I think I agree with Magdlyn, don't go searching for another relation. Yet if you find one that's suitable I don't think you should hold back just because you have a child.

To be truthful, after I gave birth my sex life with my fiance was 0, sex with him was considered more to be making babies, and my secondary partner surely brought back the excitement and lust even in our relationship. My mind just needed the switch that sex isn't necessarily reproduction.

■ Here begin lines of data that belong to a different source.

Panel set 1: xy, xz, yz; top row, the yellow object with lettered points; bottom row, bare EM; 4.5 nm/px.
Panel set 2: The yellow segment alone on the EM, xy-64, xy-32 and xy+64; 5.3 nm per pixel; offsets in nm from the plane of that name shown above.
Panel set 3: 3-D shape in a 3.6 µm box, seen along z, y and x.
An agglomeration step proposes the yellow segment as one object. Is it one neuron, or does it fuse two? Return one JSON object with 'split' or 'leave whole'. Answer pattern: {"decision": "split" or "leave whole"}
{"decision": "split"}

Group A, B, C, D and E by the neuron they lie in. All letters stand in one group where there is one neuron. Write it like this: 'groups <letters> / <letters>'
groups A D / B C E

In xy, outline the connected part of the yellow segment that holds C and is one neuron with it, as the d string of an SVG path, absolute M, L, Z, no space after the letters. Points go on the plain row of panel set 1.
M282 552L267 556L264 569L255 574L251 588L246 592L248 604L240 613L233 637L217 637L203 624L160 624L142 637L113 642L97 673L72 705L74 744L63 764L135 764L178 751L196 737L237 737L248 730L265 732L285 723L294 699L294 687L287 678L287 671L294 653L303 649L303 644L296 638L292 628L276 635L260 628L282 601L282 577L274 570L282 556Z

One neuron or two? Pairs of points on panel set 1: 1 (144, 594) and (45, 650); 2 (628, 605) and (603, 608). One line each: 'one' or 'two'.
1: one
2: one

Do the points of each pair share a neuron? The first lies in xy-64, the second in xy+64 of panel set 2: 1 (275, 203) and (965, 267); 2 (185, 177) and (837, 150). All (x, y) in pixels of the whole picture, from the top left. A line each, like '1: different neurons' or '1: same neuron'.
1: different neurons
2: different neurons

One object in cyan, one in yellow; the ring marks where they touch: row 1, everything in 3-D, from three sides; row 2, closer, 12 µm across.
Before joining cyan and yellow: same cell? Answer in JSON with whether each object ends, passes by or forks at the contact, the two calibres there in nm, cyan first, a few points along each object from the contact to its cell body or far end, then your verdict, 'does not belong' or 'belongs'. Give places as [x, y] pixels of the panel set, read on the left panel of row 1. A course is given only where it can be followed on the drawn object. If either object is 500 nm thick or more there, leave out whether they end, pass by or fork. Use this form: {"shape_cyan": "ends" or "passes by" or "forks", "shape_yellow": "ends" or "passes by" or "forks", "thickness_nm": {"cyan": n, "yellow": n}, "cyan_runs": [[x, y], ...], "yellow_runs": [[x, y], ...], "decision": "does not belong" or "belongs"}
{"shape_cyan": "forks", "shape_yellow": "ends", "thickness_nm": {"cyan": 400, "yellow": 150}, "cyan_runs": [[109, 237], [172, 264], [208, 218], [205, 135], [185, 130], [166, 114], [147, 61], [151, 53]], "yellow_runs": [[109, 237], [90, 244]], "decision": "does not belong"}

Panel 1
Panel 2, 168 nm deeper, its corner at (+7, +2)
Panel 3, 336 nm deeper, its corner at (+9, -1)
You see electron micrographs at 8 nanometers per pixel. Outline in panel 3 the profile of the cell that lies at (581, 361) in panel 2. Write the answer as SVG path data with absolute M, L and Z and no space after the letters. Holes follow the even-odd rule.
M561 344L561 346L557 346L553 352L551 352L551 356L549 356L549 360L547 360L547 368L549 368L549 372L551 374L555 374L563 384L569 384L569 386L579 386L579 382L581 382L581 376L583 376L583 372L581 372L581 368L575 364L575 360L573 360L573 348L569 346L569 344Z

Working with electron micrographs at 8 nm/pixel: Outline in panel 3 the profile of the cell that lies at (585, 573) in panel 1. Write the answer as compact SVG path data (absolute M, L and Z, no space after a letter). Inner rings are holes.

Don't forget that hormones could last afterwards for a very long time. Communication is very important between you and your husband!
 

Newpolamory81

New member
I wish you luck!!! I am just starting in this poly phase of my life. My gf and I have 5 kids total. My Husband and I separated because he couldn't handle me having a gf, but we are now talking of trying a poly family. Our youngest is almost three and we have been together for almost 18 months. I am the stay at home parent. I feel drained as well as if I don't do enough for my gf. She works full time and I feel awful when she comes home and the house is a mess and the kids are screaming and fighting and dinner isn't ready. Kids are an extra stresser. The way I look at it, wait until your little one is about 2 or 3 to get more focused on the poly part of you. Then you will find someone who will respect you as the provider and mom and will know where they stand. Good luck with your hubby. Just don't stop talking, even if it's just about your day or his school work. It's important to talk.
 

Phantessa

New member
Update

Hey all, just wanted to give an update. The hubby and I have been spending more time together.. but more important laughing and enjoying our time together. I think part of the problem is that we just started doing our own individual things and avoided spending time together. We still have our ups and downs, but that extreme distance is closing. And now our little one is 7 months and doing great too. It's exciting to see her crawling around and trying to stand up! We're not actively exploring our poly side either, because we both recognize we need more time to reunite and solidify our relationship.
 

KGodc

New member
Phantessa,

My husband and I experienced a similar pulling away after our son (now 2 1/2) was born. Only now are we doing better are paying attention to each other as much as we have had to pay attention to our son. Sometimes our stress levels (from school, work, and child rearing) are so high, our conversations also turn into arguments. To help with this, we have explored other ways of communication. When we have to remind each other about tedious things we both hate, we write notes to reduce the personal tension. We email each other almost daily just to say hi or share a funny website. We also realized that even with the help of or parents to watch our child on some weekends, we needed to figure out how to get a baby sitter for one day (a few hours) per week, just so we could be alone together. Life does get easier and more interesting as children grow up, but the communication has to continue despite the hardship. Best of luck, and blessed be. Try to think about all of the things you love and not all of the things that are difficult or annoying...after all, we all have our faults, but love is about focusing on the beauty, not the pain.

KGodc
 

Phantessa

New member
Thanks KGodc. Also, I'm gonna steal that idea of leaving notes to take the argumentative sting out of some things.
 

dragonflysky

New member
Having raised two sons I know it's hard to think about entrusting your little one to a teen-age babysitter....BUT...if you don't keep your marriage healthy and intact it can be harder parenting a child in an adversarial household or through a divorce. One thing I found helpful was to have a potential babysitter come over and spend time at our home with myself and the baby for a few hours for a few times. That way you can observe for yourself how they do. They can learn what routines you have for your little one, and your little one can get used to the sitter. When you finally decide to leave the baby with the sitter, make those first few times out short....maybe an hour or two.